#### RECORD EXTRACTS
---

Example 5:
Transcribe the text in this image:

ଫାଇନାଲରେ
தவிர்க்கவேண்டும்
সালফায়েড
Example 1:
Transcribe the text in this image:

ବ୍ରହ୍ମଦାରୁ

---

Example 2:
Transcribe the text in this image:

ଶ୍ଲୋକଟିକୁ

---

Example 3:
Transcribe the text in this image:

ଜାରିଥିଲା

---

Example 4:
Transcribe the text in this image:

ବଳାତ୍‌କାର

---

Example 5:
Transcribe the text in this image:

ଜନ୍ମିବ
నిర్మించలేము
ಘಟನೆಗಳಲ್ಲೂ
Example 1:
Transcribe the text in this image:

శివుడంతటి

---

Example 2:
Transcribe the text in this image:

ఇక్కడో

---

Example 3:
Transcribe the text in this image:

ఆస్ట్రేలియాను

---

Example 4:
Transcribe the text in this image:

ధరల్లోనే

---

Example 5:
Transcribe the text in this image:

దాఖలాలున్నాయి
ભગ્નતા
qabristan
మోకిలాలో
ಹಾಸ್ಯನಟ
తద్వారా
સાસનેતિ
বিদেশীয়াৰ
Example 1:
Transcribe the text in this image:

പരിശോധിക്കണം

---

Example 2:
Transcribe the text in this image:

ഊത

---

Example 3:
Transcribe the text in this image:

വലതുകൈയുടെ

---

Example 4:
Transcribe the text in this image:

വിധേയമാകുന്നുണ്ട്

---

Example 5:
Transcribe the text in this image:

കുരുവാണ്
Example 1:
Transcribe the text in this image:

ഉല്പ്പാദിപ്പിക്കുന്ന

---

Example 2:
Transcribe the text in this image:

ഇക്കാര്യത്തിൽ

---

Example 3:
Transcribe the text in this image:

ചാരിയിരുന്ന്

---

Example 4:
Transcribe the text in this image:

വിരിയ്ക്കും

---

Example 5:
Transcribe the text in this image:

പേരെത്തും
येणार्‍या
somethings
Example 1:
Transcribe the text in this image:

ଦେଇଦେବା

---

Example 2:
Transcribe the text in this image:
########
_WHAT IS REQUIRED_
Please reproduce every line of the material word for word.

_ANSWER FOR THIS EXERCISE_
---

Example 5:
Transcribe the text in this image:

ଫାଇନାଲରେ
தவிர்க்கவேண்டும்
সালফায়েড
Example 1:
Transcribe the text in this image:

ବ୍ରହ୍ମଦାରୁ

---

Example 2:
Transcribe the text in this image:

ଶ୍ଲୋକଟିକୁ

---

Example 3:
Transcribe the text in this image:

ଜାରିଥିଲା

---

Example 4:
Transcribe the text in this image:

ବଳାତ୍‌କାର

---

Example 5:
Transcribe the text in this image:

ଜନ୍ମିବ
నిర్మించలేము
ಘಟನೆಗಳಲ್ಲೂ
Example 1:
Transcribe the text in this image:

శివుడంతటి

---

Example 2:
Transcribe the text in this image:

ఇక్కడో

---

Example 3:
Transcribe the text in this image:

ఆస్ట్రేలియాను

---

Example 4:
Transcribe the text in this image:

ధరల్లోనే

---

Example 5:
Transcribe the text in this image:

దాఖలాలున్నాయి
ભગ્નતા
qabristan
మోకిలాలో
ಹಾಸ್ಯನಟ
తద్వారా
સાસનેતિ
বিদেশীয়াৰ
Example 1:
Transcribe the text in this image:

പരിശോധിക്കണം

---

Example 2:
Transcribe the text in this image:

ഊത

---

Example 3:
Transcribe the text in this image:

വലതുകൈയുടെ

---

Example 4:
Transcribe the text in this image:

വിധേയമാകുന്നുണ്ട്

---

Example 5:
Transcribe the text in this image:

കുരുവാണ്
Example 1:
Transcribe the text in this image:

ഉല്പ്പാദിപ്പിക്കുന്ന

---

Example 2:
Transcribe the text in this image:

ഇക്കാര്യത്തിൽ

---

Example 3:
Transcribe the text in this image:

ചാരിയിരുന്ന്

---

Example 4:
Transcribe the text in this image:

വിരിയ്ക്കും

---

Example 5:
Transcribe the text in this image:

പേരെത്തും
येणार्‍या
somethings
Example 1:
Transcribe the text in this image:

ଦେଇଦେବା

---

Example 2:
Transcribe the text in this image:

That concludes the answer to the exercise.